Das Mülheimer Unternehmen legt Wert auf eine fundierte Ausbildung seiner Fachkräfte. Die Ausbildungsquote liegt momentan bei 13 Prozent.

"Ziel ist es, diese Quote beizubehalten, um aus unseren Auszubildenden zuverlässig ausgebildete Fachkräfte zu generieren und so dem Fachkräftemangel konsequent entgegen zu wirken", so Silke Becker, Personalleiterin von Elomech.

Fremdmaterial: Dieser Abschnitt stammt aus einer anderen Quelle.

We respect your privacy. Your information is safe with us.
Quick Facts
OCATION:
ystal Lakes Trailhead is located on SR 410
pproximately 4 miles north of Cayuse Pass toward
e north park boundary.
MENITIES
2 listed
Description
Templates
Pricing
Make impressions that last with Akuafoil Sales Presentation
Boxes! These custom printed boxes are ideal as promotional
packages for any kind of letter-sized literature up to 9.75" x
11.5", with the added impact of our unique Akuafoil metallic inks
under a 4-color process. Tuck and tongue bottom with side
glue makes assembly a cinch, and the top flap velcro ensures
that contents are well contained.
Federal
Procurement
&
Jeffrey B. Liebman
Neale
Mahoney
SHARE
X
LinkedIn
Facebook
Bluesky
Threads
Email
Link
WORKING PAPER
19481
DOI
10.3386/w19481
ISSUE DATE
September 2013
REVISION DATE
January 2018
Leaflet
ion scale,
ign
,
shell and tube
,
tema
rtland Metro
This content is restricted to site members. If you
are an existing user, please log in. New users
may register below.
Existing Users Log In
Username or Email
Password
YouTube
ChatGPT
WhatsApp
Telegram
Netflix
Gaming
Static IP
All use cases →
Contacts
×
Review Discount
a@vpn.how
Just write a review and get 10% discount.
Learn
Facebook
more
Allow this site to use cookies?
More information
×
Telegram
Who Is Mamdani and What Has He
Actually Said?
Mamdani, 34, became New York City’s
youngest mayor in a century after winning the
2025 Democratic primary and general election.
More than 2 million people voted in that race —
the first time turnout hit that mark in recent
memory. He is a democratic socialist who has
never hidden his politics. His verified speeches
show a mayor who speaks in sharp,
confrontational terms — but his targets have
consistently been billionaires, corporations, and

Die neuen Auszubildenden in den Lehrberufen des Elektronikers für Informations- und Telekommunikationstechnik sowie für Energie- und Gebäudetechnik werden beginnend ab August 2014 die ersten vier Wochen ihrer Ausbildungszeit in einer Lehrwerkstatt ausgebildet. Hier sollen sie im geschützten Rahmen befähigt werden, einfache Handgriffe auf Baustellen durchzuführen.

Auch im zweiten und dritten Ausbildungsjahr stehen Lerneinheiten in der Lernwerkstatt auf dem Programm. Zudem steht ein Berufsschullehrer zur Verfügung, der gemeinsam mit dem betrieblichen Ausbilder regelmäßig interne Schulungen durchführt und das Eigenstudium individuell unterstützt.

Neben diesen innerbetrieblichen Maßnahmen werden auch finanzielle Anreize gesetzt, wie erhöhte vermögenswirksame Leistungen ab dem zweiten Ausbildungsjahr und die Bezuschussung der betrieblichen Altersvorsorge.